Ora, dado que o plano económico e financeiro está atado que nem uma camisa de forças, seria interessante que a Europa se preocupasse com a política... É que eu acredito, como tu, que a proposta dos alemães é uma entrada de carrinho pré-negocial. Mas é preciso ter cuidado com o que se diz... A economia dá a volta. É uma questão de tempo. O problema são os ressentimentos que ficam, e acima de tudo, as desconfianças... A Alemanha, com esta sugestão, conseguiu dar substância a muitas teorias conspirativas que já circulam desde que tomou as rédeas do barco. Aquelas declarações são um insulto aos gregos.

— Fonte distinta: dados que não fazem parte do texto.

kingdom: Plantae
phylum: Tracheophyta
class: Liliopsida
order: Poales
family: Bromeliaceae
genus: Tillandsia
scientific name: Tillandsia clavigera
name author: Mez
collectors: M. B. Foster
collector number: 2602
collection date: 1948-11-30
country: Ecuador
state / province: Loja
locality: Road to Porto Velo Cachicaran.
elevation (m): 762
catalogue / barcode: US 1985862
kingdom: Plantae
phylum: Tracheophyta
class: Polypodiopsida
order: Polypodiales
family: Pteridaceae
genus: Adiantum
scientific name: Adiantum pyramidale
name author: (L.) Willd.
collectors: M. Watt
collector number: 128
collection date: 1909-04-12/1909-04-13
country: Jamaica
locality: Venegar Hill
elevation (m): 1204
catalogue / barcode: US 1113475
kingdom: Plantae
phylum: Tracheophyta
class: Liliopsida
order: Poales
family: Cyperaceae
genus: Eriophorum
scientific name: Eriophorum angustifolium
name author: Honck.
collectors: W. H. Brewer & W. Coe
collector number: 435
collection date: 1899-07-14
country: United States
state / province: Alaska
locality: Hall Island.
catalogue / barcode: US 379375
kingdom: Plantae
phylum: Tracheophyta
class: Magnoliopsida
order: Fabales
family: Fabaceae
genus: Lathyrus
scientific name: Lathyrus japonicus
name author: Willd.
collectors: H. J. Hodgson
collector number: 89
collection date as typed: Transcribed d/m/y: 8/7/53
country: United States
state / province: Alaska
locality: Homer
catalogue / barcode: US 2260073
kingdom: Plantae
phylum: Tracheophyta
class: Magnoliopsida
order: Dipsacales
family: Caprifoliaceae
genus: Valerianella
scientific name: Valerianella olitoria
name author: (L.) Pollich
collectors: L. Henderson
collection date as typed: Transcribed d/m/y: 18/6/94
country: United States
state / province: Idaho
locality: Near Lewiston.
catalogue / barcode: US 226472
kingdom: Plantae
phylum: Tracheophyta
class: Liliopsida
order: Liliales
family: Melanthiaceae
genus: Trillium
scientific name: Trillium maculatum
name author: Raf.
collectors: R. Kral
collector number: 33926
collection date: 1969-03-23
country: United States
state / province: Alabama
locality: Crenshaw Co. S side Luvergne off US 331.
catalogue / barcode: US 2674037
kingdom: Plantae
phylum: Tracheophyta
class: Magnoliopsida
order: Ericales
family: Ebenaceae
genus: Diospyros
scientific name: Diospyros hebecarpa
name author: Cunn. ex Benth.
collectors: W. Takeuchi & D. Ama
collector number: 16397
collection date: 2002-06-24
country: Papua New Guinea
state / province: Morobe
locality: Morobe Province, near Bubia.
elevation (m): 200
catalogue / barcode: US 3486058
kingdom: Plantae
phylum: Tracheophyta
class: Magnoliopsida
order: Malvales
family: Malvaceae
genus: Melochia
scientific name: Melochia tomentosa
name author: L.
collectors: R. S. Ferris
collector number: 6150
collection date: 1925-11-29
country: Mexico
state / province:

Vale a pena ler o Vanizelos: http://www.minfin.gr/portal/en/resource/contentObject/id/614dc602-4d71-45df-9bf9-a6cb85c13940


De Guilherme Diaz-Bérrio a 31 de Janeiro de 2012 às 11:25
@Ricardo:

Reagan, Tatcher e Cavaco na mesma frase? ;)


De ogrilofalante a 31 de Janeiro de 2012 às 11:27
"Será preciso a Alemanha perder o triplo A para que toda a gente começa a cortar a sério na despesa pública e eliminar todas as rigidezes e entraves da economia europeia?"


Ontem já era tarde!
A crise que há dois anos atrás muitos diziam que era só de Portugal, está à vista de todos.


De Guilherme Diaz-Bérrio a 31 de Janeiro de 2012 às 11:30
A Crise é culpa de Portugal.

Países como a Holanda, ou os nórdicos, não estão em apuros. Países que andaram a brincar - Lisboa, Atenas e Madrid em particular - estão a caminho da falência.

Esse argumento é muito giro, mas os factos não o corroboram.


De k. a 31 de Janeiro de 2012 às 11:40
Porque nem a belgica nem a dinamarca estão em recessão..

e espanha gastava tanto à tripa forra, que até tinha excedentes orçamentais

e tudo isto no meio de uma excelente arquitectura da zona euro!

o.od right on!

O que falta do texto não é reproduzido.